>> BEGIN STORED ROWS

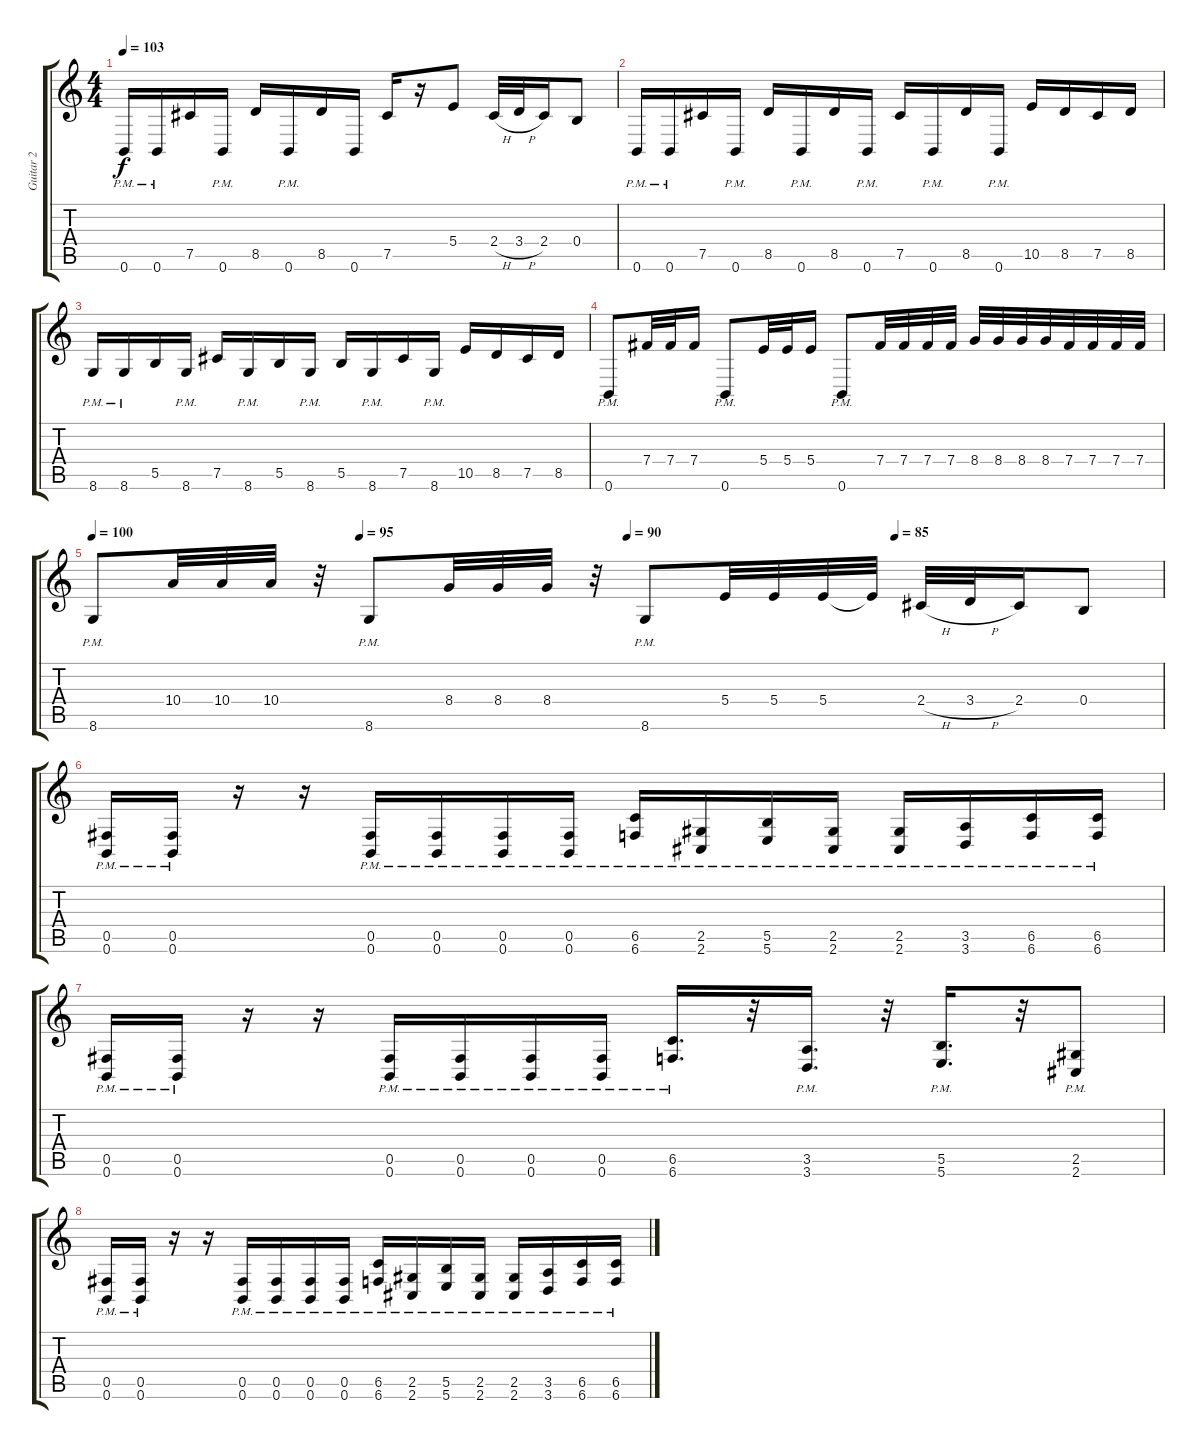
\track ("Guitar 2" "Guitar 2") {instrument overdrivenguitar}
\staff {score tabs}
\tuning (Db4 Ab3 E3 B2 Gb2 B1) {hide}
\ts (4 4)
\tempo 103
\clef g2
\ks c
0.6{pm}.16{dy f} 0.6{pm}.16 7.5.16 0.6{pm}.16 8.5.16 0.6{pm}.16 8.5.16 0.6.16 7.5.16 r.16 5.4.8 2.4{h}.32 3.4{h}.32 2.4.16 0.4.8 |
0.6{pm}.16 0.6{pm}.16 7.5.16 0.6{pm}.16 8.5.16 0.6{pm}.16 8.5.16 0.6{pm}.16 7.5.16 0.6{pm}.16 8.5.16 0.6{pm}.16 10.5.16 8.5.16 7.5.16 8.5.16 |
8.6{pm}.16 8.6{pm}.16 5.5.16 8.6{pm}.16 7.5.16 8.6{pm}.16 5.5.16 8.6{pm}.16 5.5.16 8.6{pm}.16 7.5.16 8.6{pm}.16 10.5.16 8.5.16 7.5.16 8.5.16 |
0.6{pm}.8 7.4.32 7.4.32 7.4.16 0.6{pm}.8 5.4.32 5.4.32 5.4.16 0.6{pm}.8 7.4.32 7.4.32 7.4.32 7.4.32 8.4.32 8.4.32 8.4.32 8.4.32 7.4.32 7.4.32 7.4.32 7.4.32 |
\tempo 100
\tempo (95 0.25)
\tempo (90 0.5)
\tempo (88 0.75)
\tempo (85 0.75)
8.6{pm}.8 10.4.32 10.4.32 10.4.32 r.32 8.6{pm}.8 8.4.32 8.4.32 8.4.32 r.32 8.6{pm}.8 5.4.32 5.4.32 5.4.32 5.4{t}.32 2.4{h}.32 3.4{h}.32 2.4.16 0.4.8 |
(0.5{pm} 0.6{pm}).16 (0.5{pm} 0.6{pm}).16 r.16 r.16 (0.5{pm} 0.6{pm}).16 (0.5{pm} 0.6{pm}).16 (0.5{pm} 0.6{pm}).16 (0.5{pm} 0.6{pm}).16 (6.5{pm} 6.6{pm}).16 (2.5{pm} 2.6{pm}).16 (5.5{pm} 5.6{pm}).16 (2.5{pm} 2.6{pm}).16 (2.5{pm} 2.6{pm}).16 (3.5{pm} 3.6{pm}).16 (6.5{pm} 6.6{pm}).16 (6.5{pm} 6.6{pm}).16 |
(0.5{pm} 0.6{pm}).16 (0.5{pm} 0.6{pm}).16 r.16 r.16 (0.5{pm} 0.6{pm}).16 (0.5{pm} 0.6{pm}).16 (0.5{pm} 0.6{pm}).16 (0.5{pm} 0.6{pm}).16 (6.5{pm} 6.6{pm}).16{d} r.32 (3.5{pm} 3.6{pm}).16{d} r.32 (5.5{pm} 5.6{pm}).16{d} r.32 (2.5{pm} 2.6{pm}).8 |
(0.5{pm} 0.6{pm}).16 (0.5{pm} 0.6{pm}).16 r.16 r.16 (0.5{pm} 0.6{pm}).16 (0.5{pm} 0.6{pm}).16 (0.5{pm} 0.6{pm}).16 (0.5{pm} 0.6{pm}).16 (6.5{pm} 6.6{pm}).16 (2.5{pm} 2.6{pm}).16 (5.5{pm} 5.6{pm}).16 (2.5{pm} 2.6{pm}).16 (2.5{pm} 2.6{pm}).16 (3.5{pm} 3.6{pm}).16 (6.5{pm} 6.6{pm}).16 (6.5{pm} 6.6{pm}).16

>> END STORED ROWS

[DIRECTIONS FOR THIS TASK] Update all of the lines above so that each "Guitar 2" becomes "Rhythm Guitar", with everything else kept the same. Leave the pictures out of your answer.

[SOLUTION TO THIS TASK]
\track ("Rhythm Guitar" "Rhythm Guitar") {instrument overdrivenguitar}
\staff {score tabs}
\tuning (Db4 Ab3 E3 B2 Gb2 B1) {hide}
\ts (4 4)
\tempo 103
\clef g2
\ks c
0.6{pm}.16{dy f} 0.6{pm}.16 7.5.16 0.6{pm}.16 8.5.16 0.6{pm}.16 8.5.16 0.6.16 7.5.16 r.16 5.4.8 2.4{h}.32 3.4{h}.32 2.4.16 0.4.8 |
0.6{pm}.16 0.6{pm}.16 7.5.16 0.6{pm}.16 8.5.16 0.6{pm}.16 8.5.16 0.6{pm}.16 7.5.16 0.6{pm}.16 8.5.16 0.6{pm}.16 10.5.16 8.5.16 7.5.16 8.5.16 |
8.6{pm}.16 8.6{pm}.16 5.5.16 8.6{pm}.16 7.5.16 8.6{pm}.16 5.5.16 8.6{pm}.16 5.5.16 8.6{pm}.16 7.5.16 8.6{pm}.16 10.5.16 8.5.16 7.5.16 8.5.16 |
0.6{pm}.8 7.4.32 7.4.32 7.4.16 0.6{pm}.8 5.4.32 5.4.32 5.4.16 0.6{pm}.8 7.4.32 7.4.32 7.4.32 7.4.32 8.4.32 8.4.32 8.4.32 8.4.32 7.4.32 7.4.32 7.4.32 7.4.32 |
\tempo 100
\tempo (95 0.25)
\tempo (90 0.5)
\tempo (88 0.75)
\tempo (85 0.75)
8.6{pm}.8 10.4.32 10.4.32 10.4.32 r.32 8.6{pm}.8 8.4.32 8.4.32 8.4.32 r.32 8.6{pm}.8 5.4.32 5.4.32 5.4.32 5.4{t}.32 2.4{h}.32 3.4{h}.32 2.4.16 0.4.8 |
(0.5{pm} 0.6{pm}).16 (0.5{pm} 0.6{pm}).16 r.16 r.16 (0.5{pm} 0.6{pm}).16 (0.5{pm} 0.6{pm}).16 (0.5{pm} 0.6{pm}).16 (0.5{pm} 0.6{pm}).16 (6.5{pm} 6.6{pm}).16 (2.5{pm} 2.6{pm}).16 (5.5{pm} 5.6{pm}).16 (2.5{pm} 2.6{pm}).16 (2.5{pm} 2.6{pm}).16 (3.5{pm} 3.6{pm}).16 (6.5{pm} 6.6{pm}).16 (6.5{pm} 6.6{pm}).16 |
(0.5{pm} 0.6{pm}).16 (0.5{pm} 0.6{pm}).16 r.16 r.16 (0.5{pm} 0.6{pm}).16 (0.5{pm} 0.6{pm}).16 (0.5{pm} 0.6{pm}).16 (0.5{pm} 0.6{pm}).16 (6.5{pm} 6.6{pm}).16{d} r.32 (3.5{pm} 3.6{pm}).16{d} r.32 (5.5{pm} 5.6{pm}).16{d} r.32 (2.5{pm} 2.6{pm}).8 |
(0.5{pm} 0.6{pm}).16 (0.5{pm} 0.6{pm}).16 r.16 r.16 (0.5{pm} 0.6{pm}).16 (0.5{pm} 0.6{pm}).16 (0.5{pm} 0.6{pm}).16 (0.5{pm} 0.6{pm}).16 (6.5{pm} 6.6{pm}).16 (2.5{pm} 2.6{pm}).16 (5.5{pm} 5.6{pm}).16 (2.5{pm} 2.6{pm}).16 (2.5{pm} 2.6{pm}).16 (3.5{pm} 3.6{pm}).16 (6.5{pm} 6.6{pm}).16 (6.5{pm} 6.6{pm}).16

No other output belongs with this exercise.